**Work instructions**:
Pick every line out of the entries below that holds the string "casing", and report them.

**Input records**:
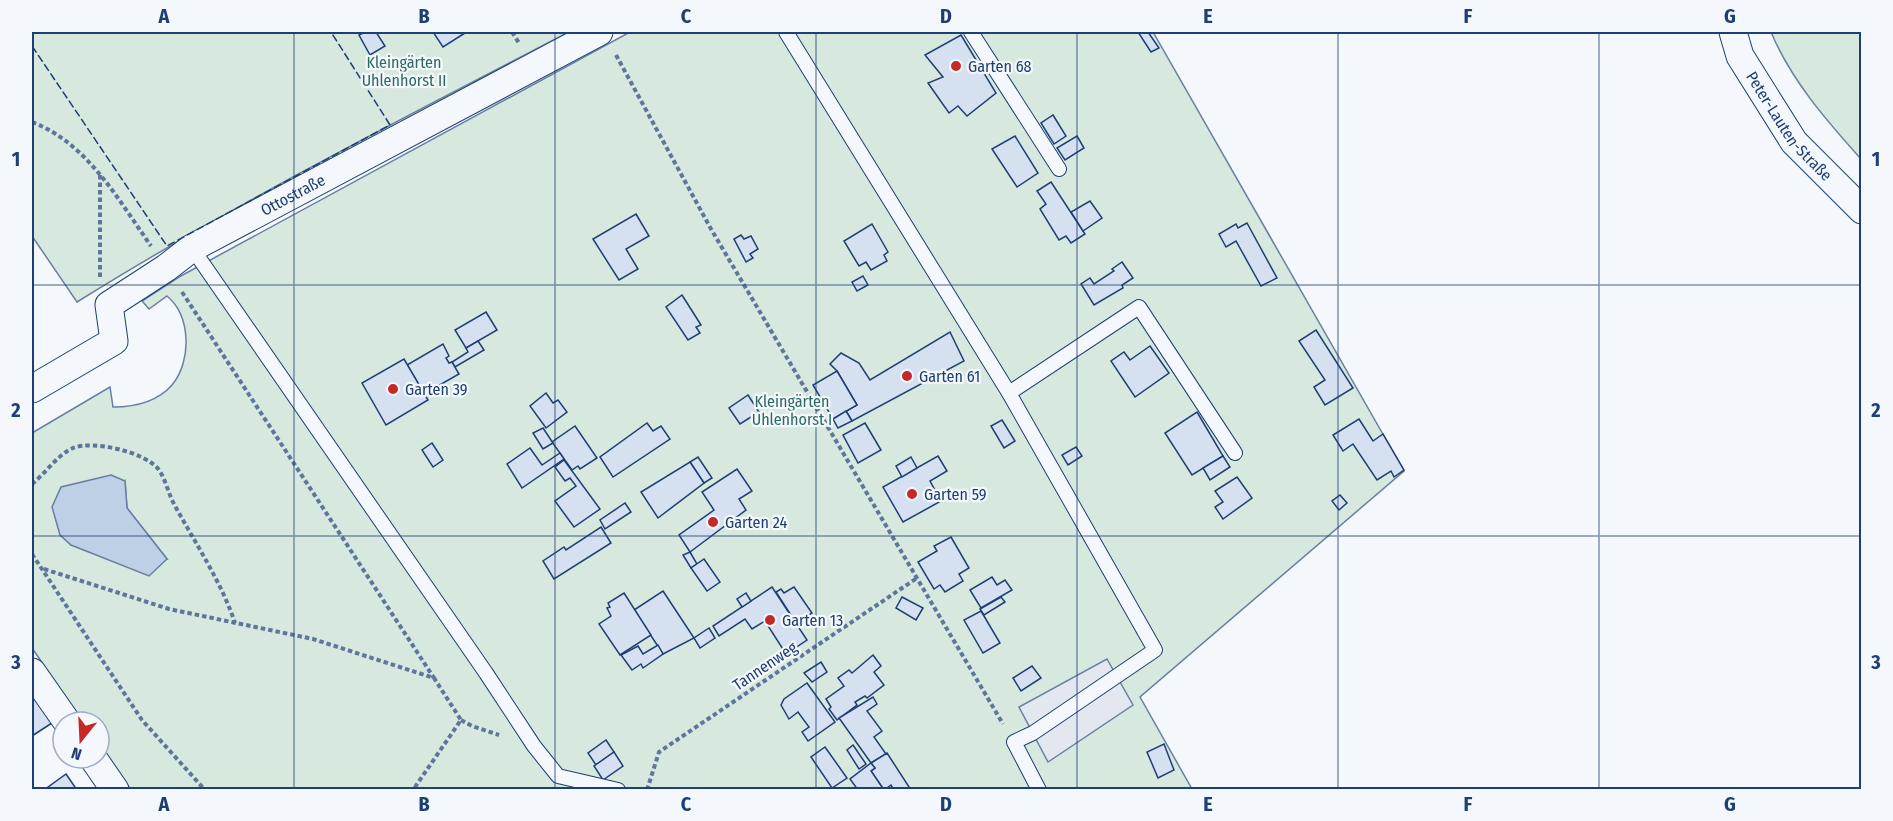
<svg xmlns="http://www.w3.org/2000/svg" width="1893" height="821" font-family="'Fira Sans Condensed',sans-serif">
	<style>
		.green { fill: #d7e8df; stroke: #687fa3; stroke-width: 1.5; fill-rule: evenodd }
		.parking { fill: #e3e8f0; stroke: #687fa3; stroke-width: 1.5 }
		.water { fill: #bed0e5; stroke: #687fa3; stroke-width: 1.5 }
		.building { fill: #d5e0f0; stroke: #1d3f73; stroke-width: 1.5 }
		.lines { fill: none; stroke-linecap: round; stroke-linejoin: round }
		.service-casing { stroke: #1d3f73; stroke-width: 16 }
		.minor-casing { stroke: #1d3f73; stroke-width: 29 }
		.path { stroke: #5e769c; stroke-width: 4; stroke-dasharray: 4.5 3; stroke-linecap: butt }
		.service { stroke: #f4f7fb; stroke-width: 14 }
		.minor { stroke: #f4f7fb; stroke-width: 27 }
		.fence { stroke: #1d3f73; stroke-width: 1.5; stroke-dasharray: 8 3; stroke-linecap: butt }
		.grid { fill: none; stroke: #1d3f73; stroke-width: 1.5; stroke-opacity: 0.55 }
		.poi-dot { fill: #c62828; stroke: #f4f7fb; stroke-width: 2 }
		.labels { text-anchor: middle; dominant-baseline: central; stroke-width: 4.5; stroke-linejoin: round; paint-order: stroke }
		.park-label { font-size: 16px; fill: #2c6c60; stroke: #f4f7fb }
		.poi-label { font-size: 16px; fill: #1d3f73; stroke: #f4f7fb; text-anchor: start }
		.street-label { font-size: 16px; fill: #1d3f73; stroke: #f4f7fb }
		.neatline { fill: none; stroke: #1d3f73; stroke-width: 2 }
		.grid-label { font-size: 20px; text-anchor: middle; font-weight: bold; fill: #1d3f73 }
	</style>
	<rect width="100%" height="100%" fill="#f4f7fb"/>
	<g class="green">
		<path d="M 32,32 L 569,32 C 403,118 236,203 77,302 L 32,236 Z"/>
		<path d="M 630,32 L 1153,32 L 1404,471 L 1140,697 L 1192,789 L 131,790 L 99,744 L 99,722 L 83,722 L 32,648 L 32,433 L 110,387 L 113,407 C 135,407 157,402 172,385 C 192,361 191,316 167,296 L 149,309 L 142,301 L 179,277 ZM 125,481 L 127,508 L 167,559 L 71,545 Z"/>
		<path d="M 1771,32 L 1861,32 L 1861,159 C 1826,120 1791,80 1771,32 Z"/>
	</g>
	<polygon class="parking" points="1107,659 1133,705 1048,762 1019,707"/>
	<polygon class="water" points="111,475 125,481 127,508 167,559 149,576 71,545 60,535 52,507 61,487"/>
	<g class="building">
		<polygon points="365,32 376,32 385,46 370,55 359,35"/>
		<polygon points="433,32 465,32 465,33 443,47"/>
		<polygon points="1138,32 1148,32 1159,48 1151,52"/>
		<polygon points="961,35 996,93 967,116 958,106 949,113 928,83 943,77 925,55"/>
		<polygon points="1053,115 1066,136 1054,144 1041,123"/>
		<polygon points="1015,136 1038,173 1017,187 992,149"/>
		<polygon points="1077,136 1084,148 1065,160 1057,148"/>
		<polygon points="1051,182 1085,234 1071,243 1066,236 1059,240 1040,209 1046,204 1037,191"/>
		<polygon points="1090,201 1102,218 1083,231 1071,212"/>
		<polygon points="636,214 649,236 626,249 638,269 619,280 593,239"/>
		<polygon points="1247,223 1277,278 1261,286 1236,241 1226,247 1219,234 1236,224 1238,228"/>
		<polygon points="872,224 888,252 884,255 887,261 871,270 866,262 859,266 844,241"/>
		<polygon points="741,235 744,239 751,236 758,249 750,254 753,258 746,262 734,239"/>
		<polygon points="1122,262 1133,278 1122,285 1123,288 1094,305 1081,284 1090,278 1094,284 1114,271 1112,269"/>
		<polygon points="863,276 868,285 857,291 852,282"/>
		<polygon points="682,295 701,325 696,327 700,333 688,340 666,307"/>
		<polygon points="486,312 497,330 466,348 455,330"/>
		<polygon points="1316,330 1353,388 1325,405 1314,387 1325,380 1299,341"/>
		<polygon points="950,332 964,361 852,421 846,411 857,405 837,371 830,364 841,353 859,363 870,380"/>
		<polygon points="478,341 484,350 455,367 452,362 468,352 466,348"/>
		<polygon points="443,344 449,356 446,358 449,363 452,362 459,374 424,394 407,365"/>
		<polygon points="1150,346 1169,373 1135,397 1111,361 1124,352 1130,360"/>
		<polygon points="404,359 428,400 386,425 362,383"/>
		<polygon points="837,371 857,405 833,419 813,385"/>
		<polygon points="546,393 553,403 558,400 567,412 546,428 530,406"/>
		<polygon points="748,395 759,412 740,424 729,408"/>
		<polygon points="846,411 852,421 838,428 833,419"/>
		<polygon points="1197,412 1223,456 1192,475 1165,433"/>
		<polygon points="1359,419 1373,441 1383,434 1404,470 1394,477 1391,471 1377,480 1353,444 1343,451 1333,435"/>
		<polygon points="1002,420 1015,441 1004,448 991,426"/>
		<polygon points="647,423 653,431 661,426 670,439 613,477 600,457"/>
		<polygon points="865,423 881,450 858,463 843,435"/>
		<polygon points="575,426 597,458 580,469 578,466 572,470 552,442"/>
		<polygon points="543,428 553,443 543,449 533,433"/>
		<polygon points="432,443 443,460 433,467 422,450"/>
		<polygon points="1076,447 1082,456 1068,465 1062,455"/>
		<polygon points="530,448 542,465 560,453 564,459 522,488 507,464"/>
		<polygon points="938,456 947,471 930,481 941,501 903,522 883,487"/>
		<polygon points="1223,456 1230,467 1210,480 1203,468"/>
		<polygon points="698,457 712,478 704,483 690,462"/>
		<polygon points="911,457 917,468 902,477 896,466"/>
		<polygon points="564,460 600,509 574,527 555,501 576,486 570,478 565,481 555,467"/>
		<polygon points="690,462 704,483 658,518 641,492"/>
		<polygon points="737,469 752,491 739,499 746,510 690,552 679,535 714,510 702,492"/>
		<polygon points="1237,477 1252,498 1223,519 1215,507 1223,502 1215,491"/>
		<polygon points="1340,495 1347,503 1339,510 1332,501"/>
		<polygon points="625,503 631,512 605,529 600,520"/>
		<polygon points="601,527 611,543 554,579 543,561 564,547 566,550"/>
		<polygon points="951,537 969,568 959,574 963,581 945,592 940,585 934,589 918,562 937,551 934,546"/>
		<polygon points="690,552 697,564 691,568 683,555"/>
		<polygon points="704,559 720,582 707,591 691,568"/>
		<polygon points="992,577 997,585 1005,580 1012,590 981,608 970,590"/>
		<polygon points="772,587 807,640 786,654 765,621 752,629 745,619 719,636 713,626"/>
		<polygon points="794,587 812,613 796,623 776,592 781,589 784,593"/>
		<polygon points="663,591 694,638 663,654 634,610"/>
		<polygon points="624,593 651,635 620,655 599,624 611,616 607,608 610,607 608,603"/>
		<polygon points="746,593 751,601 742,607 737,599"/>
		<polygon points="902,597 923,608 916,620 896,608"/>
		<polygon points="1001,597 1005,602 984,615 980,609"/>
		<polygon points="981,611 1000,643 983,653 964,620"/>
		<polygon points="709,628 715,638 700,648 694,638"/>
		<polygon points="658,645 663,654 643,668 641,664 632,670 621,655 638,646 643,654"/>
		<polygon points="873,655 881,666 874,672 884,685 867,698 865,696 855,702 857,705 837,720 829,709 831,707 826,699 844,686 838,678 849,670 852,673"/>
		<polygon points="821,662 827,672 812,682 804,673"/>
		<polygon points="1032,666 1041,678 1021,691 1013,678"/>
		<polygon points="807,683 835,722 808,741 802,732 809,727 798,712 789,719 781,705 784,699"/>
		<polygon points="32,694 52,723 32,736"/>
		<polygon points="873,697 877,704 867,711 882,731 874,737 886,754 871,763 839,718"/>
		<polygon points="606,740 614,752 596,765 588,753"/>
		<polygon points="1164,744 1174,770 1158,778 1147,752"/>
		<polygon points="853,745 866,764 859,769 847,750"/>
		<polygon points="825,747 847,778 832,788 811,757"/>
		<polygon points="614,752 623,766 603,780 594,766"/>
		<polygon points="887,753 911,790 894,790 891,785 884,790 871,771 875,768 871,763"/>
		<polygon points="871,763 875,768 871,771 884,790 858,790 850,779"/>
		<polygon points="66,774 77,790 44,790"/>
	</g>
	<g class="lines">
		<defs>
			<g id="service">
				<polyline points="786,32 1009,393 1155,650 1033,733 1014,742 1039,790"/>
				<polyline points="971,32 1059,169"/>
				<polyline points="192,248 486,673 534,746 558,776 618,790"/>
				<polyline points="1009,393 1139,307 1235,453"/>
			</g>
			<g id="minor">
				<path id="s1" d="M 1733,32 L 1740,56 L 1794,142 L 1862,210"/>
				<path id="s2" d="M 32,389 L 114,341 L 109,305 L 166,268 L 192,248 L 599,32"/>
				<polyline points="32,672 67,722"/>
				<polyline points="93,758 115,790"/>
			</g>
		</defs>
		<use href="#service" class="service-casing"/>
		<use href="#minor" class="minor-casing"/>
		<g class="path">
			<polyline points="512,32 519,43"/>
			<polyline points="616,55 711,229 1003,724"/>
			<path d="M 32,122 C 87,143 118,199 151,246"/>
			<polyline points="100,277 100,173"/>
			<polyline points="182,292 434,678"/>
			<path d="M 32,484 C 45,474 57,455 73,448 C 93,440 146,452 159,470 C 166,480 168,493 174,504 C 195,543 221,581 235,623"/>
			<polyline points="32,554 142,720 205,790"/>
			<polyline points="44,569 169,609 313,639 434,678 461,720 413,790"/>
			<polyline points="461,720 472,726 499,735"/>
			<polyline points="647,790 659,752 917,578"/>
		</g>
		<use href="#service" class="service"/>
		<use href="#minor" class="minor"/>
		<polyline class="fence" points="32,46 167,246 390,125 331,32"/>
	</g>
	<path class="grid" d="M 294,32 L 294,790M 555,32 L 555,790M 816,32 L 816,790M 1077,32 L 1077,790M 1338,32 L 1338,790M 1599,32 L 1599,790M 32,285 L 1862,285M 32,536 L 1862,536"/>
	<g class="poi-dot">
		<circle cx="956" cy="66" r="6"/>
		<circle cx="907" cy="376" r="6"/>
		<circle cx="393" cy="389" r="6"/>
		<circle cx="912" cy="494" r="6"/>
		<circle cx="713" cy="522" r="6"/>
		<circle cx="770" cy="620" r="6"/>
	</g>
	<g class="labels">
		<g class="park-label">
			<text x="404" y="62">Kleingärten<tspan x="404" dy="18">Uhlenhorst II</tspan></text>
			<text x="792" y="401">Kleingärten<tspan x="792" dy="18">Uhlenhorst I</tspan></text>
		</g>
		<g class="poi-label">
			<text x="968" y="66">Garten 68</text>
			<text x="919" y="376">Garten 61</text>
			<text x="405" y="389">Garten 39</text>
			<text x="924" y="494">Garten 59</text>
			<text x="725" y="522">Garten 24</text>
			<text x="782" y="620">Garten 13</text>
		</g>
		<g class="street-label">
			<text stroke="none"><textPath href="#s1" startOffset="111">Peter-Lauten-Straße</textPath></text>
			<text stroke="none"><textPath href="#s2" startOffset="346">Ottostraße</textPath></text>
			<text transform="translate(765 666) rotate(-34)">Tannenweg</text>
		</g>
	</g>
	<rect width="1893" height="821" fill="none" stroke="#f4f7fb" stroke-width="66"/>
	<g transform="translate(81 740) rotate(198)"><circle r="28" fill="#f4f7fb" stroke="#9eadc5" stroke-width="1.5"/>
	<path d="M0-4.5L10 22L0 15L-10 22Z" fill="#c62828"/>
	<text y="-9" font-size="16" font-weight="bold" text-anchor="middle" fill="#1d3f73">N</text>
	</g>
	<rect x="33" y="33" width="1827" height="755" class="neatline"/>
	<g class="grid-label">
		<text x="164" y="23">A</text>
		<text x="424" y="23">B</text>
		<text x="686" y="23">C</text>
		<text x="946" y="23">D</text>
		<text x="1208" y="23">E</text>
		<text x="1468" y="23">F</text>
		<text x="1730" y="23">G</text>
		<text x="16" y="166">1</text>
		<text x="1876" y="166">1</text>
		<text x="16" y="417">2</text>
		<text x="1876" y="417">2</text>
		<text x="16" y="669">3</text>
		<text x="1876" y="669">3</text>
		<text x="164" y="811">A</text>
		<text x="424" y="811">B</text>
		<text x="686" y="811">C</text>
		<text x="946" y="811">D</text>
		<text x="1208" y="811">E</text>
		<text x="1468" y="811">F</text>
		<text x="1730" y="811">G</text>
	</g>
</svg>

...

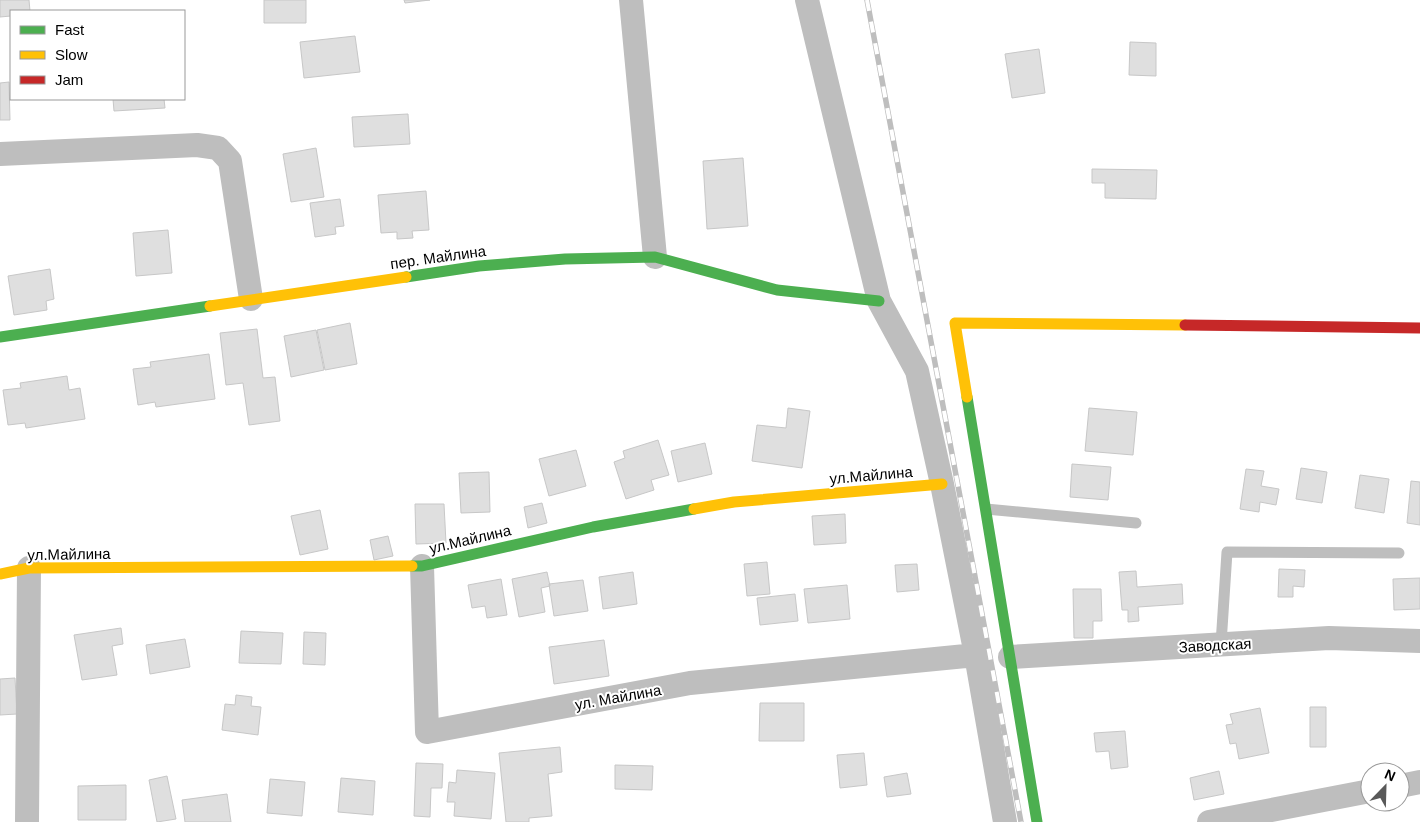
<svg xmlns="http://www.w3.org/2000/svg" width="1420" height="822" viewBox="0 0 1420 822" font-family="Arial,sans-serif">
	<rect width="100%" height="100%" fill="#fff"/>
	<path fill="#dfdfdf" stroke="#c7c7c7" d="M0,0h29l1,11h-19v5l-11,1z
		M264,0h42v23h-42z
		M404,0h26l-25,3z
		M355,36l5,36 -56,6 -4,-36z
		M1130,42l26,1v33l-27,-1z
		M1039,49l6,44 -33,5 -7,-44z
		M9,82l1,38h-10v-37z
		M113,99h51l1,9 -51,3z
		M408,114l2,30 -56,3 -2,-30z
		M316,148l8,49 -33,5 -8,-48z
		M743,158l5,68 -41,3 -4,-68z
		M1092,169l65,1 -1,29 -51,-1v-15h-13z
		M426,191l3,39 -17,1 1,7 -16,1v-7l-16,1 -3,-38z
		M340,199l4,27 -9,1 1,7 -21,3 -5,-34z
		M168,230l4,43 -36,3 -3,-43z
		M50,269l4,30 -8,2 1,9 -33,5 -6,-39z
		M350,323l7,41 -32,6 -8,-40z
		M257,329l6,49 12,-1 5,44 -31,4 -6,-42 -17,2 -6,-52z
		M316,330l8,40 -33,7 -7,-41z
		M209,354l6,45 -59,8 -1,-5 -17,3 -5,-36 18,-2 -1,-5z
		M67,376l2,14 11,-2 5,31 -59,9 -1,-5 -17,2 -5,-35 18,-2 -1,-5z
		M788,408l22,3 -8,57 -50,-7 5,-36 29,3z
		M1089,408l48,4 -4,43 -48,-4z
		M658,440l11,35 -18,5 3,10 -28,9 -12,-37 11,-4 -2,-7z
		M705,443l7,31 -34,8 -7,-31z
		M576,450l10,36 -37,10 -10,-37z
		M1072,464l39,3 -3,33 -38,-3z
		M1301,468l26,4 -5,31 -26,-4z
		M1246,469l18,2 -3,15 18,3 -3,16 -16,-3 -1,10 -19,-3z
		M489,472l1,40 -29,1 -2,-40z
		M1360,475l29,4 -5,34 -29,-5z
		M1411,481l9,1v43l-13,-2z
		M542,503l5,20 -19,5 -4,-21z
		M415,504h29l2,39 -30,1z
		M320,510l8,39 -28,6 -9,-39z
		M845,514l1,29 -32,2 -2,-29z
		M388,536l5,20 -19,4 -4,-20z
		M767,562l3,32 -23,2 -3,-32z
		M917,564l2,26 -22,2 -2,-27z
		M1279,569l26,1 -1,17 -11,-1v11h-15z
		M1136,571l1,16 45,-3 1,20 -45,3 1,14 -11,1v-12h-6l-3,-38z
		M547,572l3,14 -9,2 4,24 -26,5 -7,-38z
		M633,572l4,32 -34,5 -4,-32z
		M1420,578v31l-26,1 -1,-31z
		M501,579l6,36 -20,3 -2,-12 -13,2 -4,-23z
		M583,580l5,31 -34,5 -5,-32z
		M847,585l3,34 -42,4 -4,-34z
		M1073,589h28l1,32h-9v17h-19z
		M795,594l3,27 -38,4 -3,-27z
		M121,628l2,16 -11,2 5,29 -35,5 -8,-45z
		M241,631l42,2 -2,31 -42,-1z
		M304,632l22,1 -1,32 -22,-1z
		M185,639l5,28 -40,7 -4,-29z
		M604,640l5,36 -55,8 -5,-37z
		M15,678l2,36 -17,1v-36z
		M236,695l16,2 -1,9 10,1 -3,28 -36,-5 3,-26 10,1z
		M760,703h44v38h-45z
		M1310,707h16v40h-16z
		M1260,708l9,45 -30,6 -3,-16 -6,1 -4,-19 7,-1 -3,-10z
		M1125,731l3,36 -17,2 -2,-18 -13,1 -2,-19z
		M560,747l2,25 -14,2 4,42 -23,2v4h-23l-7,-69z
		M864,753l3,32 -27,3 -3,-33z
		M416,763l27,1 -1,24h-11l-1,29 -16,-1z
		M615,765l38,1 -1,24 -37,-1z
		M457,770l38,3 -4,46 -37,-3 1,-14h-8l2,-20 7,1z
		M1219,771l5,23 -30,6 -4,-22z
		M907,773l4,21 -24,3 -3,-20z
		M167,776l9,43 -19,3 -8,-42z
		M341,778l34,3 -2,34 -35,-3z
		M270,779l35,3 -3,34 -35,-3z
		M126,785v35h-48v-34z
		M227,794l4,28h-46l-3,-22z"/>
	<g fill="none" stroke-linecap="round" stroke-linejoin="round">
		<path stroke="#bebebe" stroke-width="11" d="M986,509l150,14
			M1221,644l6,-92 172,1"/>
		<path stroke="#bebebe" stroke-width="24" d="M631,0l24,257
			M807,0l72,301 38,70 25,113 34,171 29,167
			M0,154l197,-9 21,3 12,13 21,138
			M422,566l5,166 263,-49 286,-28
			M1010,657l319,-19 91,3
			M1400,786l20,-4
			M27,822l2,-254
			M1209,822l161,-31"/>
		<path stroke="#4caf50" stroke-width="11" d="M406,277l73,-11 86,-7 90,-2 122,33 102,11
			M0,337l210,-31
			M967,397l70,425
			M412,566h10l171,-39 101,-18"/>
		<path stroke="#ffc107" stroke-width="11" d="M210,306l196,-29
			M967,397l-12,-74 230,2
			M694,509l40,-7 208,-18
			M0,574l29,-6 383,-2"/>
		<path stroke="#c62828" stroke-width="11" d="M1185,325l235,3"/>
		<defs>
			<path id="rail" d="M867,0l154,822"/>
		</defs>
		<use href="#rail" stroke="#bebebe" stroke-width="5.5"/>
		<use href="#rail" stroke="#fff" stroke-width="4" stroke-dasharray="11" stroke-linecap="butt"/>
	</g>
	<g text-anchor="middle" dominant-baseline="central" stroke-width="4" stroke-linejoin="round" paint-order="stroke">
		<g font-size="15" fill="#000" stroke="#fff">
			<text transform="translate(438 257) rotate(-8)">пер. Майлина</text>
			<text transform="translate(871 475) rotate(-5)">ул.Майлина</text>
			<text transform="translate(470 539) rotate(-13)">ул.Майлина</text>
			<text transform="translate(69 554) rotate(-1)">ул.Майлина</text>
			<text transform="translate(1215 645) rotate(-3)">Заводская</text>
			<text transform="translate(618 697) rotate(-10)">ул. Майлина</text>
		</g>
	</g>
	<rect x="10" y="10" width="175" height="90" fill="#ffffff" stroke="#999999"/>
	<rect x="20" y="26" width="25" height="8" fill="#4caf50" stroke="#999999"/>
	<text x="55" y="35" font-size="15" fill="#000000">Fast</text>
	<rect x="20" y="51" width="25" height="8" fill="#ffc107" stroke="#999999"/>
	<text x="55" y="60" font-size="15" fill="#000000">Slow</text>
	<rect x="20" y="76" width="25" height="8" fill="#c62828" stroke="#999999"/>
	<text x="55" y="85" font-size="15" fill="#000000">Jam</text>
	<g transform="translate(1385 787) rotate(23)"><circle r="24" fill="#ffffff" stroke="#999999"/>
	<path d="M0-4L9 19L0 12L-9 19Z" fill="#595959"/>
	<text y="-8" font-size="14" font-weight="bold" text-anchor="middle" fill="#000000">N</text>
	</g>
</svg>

**Answer below**:
		.service-casing { stroke: #1d3f73; stroke-width: 16 }
		.minor-casing { stroke: #1d3f73; stroke-width: 29 }
		<use href="#service" class="service-casing"/>
		<use href="#minor" class="minor-casing"/>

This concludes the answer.